Short problem 1:
Return everything in the FedEx Form 8-K cover page from "3610 Hacks Cross" down to "(17 CFR 230.425)", both ends included, with no changes.

Extracted text:
┏━━

Form 8-K

 

 

UNITED STATES

SECURITIES AND EXCHANGE COMMISSION

Washington, D.C. 20549

 

 

FORM 8-K

 

 

CURRENT REPORT

Pursuant to Section 13 or 15(d) of

the Securities Exchange Act of 1934

Date of Report (Date of earliest event reported): April 23, 2013

 

 

FedEx Corporation

(Exact name of registrant as specified in its charter)

 

 

Commission File Number 1-15829

 

Delaware   62-1721435

(State or other jurisdiction

of incorporation)

 

(IRS Employer

Identification No.)

942 South Shady Grove Road, Memphis, Tennessee   38120
(Address of principal executive offices)   (ZIP Code)

Registrant’s telephone number, including area code: (901) 818-7500

 

 

Federal Express Corporation

(Exact name of registrant as specified in its charter)

 

 

Commission File Number 1-7806

 

Delaware   71-0427007

(State or other jurisdiction of

incorporation)

 

(IRS Employer

Identification No.)

3610 Hacks Cross Road, Memphis, Tennessee   38125
(Address of principal executive offices)   (ZIP Code)

Registrant’s telephone number, including area code: (901) 369-3600

 

 

Check the appropriate box below if the Form 8-K filing is intended to simultaneously satisfy the filing obligation of the registrant under any of the following provisions:

 

¨ Written communications pursuant to Rule 425 under the Securities Act (17 CFR 230.425)

 

¨ Soliciting material pursuant to Rule 14a-12 under the Exchange Act (17 CFR 240.14a-12)

 

¨ Pre-commencement communications pursuant to Rule 14d-2(b) under the Exchange Act (17 CFR 240.14d-2(b))

 

¨ Pre-commencement communications pursuant to Rule 13e-4(c) under the Exchange Act (17 CFR 240.13e-4(c))

┗━━

Collected data:
┏━━

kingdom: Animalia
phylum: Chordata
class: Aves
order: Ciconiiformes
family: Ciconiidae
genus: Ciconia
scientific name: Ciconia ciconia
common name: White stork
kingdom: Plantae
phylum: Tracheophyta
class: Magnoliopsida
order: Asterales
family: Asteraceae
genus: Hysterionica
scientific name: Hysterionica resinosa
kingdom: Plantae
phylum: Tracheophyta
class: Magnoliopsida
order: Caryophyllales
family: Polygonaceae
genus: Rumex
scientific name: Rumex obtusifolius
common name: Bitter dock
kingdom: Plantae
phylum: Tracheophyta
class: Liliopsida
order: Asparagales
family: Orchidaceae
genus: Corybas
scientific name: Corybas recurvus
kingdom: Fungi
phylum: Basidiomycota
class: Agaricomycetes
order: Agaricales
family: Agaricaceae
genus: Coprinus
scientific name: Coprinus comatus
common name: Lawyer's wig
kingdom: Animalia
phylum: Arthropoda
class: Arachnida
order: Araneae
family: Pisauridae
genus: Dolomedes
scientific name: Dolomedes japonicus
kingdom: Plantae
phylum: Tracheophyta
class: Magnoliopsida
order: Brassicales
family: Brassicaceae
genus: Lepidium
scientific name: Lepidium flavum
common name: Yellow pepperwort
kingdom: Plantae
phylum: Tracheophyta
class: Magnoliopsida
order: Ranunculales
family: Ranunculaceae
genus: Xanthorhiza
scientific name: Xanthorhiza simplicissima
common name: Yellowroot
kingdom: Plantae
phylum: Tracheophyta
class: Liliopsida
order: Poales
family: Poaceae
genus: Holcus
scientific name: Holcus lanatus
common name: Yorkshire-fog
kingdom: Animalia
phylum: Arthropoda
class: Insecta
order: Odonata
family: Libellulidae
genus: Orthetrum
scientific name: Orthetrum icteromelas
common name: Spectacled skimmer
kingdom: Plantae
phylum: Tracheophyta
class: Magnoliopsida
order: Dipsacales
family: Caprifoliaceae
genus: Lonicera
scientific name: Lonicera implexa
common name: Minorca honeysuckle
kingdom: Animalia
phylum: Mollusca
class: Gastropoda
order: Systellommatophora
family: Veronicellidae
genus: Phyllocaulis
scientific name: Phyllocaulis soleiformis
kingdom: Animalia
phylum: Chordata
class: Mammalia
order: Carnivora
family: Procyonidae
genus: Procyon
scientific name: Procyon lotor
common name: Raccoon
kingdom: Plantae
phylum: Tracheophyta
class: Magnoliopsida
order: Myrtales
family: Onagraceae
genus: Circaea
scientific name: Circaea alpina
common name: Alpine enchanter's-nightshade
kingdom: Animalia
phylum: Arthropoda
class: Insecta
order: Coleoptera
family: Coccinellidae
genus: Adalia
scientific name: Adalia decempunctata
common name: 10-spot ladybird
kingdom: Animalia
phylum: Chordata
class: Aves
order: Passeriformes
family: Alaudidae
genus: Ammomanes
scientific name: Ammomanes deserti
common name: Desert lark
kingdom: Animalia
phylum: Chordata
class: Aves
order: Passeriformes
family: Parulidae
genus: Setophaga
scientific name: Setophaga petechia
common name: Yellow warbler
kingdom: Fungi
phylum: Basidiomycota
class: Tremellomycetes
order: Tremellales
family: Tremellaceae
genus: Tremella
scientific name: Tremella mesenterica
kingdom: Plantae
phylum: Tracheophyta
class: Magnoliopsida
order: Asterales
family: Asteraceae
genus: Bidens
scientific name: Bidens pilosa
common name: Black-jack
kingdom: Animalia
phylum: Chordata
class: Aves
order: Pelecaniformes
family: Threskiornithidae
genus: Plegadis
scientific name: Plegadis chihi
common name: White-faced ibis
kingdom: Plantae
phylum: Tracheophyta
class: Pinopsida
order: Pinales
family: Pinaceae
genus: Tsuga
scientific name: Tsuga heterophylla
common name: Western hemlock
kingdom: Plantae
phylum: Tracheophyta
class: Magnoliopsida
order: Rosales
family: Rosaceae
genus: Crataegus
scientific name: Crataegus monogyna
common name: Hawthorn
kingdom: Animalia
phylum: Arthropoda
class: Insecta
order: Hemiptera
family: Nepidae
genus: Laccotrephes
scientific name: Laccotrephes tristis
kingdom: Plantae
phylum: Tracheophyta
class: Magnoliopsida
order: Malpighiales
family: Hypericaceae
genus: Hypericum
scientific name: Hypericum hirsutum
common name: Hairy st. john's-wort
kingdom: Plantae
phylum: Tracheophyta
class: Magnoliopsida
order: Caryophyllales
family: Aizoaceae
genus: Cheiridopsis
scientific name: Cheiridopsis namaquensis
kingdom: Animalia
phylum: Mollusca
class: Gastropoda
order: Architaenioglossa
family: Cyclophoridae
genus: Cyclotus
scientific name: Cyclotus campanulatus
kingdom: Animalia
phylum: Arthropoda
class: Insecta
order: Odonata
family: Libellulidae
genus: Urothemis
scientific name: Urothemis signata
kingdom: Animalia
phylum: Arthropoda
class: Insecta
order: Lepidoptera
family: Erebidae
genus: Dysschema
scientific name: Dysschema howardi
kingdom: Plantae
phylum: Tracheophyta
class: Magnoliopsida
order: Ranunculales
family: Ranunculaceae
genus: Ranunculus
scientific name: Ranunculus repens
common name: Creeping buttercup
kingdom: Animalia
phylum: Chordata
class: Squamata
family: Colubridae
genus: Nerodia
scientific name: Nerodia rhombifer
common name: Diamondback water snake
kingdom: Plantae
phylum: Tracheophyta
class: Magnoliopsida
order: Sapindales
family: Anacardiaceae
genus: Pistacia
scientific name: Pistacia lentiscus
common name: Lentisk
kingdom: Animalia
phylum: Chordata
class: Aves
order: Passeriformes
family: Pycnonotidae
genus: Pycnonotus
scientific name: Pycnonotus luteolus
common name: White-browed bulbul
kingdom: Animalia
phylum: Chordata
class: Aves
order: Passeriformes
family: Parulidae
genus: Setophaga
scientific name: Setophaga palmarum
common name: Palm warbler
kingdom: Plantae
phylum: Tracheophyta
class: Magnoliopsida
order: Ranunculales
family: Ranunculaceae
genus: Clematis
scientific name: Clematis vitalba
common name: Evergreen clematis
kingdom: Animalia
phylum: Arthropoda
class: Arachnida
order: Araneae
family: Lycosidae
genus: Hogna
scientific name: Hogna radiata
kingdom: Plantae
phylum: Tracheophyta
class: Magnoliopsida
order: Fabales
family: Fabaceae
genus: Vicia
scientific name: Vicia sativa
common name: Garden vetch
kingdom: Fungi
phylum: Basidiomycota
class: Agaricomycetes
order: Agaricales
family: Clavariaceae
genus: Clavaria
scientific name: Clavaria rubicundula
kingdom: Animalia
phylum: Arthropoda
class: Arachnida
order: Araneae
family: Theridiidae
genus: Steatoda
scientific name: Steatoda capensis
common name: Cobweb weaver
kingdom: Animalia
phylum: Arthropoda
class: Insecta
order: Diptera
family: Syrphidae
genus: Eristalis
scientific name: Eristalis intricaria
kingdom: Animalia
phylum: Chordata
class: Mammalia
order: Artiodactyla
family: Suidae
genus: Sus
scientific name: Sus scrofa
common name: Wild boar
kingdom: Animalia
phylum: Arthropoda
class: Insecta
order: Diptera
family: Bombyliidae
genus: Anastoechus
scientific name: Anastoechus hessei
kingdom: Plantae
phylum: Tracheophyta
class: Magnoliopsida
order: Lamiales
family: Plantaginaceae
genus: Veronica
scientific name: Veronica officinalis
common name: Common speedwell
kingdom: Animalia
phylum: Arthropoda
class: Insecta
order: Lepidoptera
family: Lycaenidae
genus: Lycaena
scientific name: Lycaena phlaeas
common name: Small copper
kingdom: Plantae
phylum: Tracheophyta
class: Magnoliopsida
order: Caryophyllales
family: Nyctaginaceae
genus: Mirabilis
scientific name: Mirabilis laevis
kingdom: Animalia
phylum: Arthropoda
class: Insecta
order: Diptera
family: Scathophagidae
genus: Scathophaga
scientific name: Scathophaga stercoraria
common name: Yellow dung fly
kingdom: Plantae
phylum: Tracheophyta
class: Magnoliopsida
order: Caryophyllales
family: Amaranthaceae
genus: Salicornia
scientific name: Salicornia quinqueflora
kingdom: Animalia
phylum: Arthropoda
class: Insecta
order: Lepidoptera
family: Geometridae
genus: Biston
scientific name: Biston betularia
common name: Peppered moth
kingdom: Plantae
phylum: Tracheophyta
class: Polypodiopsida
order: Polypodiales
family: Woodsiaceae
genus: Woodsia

┗━━

Short problem 2:
Retype everything from the start of the entries down to the line containing "genus: Hysterionica", both included.

Expected output 1:
3610 Hacks Cross Road, Memphis, Tennessee   38125
(Address of principal executive offices)   (ZIP Code)

Registrant’s telephone number, including area code: (901) 369-3600

 

 

Check the appropriate box below if the Form 8-K filing is intended to simultaneously satisfy the filing obligation of the registrant under any of the following provisions:

 

¨ Written communications pursuant to Rule 425 under the Securities Act (17 CFR 230.425)

Expected output 2:
kingdom: Animalia
phylum: Chordata
class: Aves
order: Ciconiiformes
family: Ciconiidae
genus: Ciconia
scientific name: Ciconia ciconia
common name: White stork
kingdom: Plantae
phylum: Tracheophyta
class: Magnoliopsida
order: Asterales
family: Asteraceae
genus: Hysterionica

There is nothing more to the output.